Reproduce the lines below, changing every "catalogue / barcode" to "catalog / barcode" and leaving everything else untouched.

◆ ◆ ◆ ◆

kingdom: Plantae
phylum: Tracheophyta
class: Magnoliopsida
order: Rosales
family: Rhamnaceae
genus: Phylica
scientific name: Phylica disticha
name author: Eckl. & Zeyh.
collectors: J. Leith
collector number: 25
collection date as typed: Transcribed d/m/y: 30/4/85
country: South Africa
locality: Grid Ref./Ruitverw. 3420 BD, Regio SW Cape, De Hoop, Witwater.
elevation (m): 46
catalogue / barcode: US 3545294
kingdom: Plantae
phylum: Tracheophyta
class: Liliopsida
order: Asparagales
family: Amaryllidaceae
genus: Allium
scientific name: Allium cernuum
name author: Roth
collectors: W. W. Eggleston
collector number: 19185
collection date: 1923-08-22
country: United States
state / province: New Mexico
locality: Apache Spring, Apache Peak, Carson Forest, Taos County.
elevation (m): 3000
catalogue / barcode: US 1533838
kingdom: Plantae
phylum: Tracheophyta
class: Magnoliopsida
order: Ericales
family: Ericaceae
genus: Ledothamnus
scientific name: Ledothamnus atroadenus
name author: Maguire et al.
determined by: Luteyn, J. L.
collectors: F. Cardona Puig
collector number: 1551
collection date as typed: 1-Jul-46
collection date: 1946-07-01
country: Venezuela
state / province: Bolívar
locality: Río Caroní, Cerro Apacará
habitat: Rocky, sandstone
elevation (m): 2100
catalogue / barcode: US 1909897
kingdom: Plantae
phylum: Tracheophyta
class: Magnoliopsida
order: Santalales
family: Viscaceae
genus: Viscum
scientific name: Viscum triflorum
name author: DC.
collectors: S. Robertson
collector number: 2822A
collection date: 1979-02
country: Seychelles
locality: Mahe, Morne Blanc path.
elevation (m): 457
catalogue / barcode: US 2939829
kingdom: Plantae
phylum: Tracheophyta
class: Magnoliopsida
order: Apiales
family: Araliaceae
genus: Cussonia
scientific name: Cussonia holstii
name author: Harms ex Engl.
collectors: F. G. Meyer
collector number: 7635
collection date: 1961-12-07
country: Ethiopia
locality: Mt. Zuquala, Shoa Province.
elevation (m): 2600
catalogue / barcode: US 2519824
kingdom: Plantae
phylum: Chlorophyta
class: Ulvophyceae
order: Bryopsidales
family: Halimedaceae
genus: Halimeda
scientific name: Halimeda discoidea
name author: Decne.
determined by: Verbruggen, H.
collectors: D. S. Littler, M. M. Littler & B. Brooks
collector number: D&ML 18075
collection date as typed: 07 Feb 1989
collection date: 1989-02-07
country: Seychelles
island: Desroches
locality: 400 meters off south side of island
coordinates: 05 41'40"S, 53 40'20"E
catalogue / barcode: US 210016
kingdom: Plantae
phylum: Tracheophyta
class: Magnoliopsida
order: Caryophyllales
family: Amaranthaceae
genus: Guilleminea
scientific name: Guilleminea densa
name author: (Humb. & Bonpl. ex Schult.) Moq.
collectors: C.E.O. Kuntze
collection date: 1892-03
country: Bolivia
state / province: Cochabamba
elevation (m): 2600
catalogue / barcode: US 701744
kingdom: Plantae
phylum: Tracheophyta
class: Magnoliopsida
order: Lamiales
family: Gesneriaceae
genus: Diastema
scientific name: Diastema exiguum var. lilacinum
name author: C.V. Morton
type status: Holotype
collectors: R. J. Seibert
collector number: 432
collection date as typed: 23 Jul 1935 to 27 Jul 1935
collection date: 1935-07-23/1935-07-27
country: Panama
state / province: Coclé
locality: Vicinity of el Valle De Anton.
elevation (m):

◆ ◆ ◆ ◆

## TASK SOLUTION
kingdom: Plantae
phylum: Tracheophyta
class: Magnoliopsida
order: Rosales
family: Rhamnaceae
genus: Phylica
scientific name: Phylica disticha
name author: Eckl. & Zeyh.
collectors: J. Leith
collector number: 25
collection date as typed: Transcribed d/m/y: 30/4/85
country: South Africa
locality: Grid Ref./Ruitverw. 3420 BD, Regio SW Cape, De Hoop, Witwater.
elevation (m): 46
catalog / barcode: US 3545294
kingdom: Plantae
phylum: Tracheophyta
class: Liliopsida
order: Asparagales
family: Amaryllidaceae
genus: Allium
scientific name: Allium cernuum
name author: Roth
collectors: W. W. Eggleston
collector number: 19185
collection date: 1923-08-22
country: United States
state / province: New Mexico
locality: Apache Spring, Apache Peak, Carson Forest, Taos County.
elevation (m): 3000
catalog / barcode: US 1533838
kingdom: Plantae
phylum: Tracheophyta
class: Magnoliopsida
order: Ericales
family: Ericaceae
genus: Ledothamnus
scientific name: Ledothamnus atroadenus
name author: Maguire et al.
determined by: Luteyn, J. L.
collectors: F. Cardona Puig
collector number: 1551
collection date as typed: 1-Jul-46
collection date: 1946-07-01
country: Venezuela
state / province: Bolívar
locality: Río Caroní, Cerro Apacará
habitat: Rocky, sandstone
elevation (m): 2100
catalog / barcode: US 1909897
kingdom: Plantae
phylum: Tracheophyta
class: Magnoliopsida
order: Santalales
family: Viscaceae
genus: Viscum
scientific name: Viscum triflorum
name author: DC.
collectors: S. Robertson
collector number: 2822A
collection date: 1979-02
country: Seychelles
locality: Mahe, Morne Blanc path.
elevation (m): 457
catalog / barcode: US 2939829
kingdom: Plantae
phylum: Tracheophyta
class: Magnoliopsida
order: Apiales
family: Araliaceae
genus: Cussonia
scientific name: Cussonia holstii
name author: Harms ex Engl.
collectors: F. G. Meyer
collector number: 7635
collection date: 1961-12-07
country: Ethiopia
locality: Mt. Zuquala, Shoa Province.
elevation (m): 2600
catalog / barcode: US 2519824
kingdom: Plantae
phylum: Chlorophyta
class: Ulvophyceae
order: Bryopsidales
family: Halimedaceae
genus: Halimeda
scientific name: Halimeda discoidea
name author: Decne.
determined by: Verbruggen, H.
collectors: D. S. Littler, M. M. Littler & B. Brooks
collector number: D&ML 18075
collection date as typed: 07 Feb 1989
collection date: 1989-02-07
country: Seychelles
island: Desroches
locality: 400 meters off south side of island
coordinates: 05 41'40"S, 53 40'20"E
catalog / barcode: US 210016
kingdom: Plantae
phylum: Tracheophyta
class: Magnoliopsida
order: Caryophyllales
family: Amaranthaceae
genus: Guilleminea
scientific name: Guilleminea densa
name author: (Humb. & Bonpl. ex Schult.) Moq.
collectors: C.E.O. Kuntze
collection date: 1892-03
country: Bolivia
state / province: Cochabamba
elevation (m): 2600
catalog / barcode: US 701744
kingdom: Plantae
phylum: Tracheophyta
class: Magnoliopsida
order: Lamiales
family: Gesneriaceae
genus: Diastema
scientific name: Diastema exiguum var. lilacinum
name author: C.V. Morton
type status: Holotype
collectors: R. J. Seibert
collector number: 432
collection date as typed: 23 Jul 1935 to 27 Jul 1935
collection date: 1935-07-23/1935-07-27
country: Panama
state / province: Coclé
locality: Vicinity of el Valle De Anton.
elevation (m):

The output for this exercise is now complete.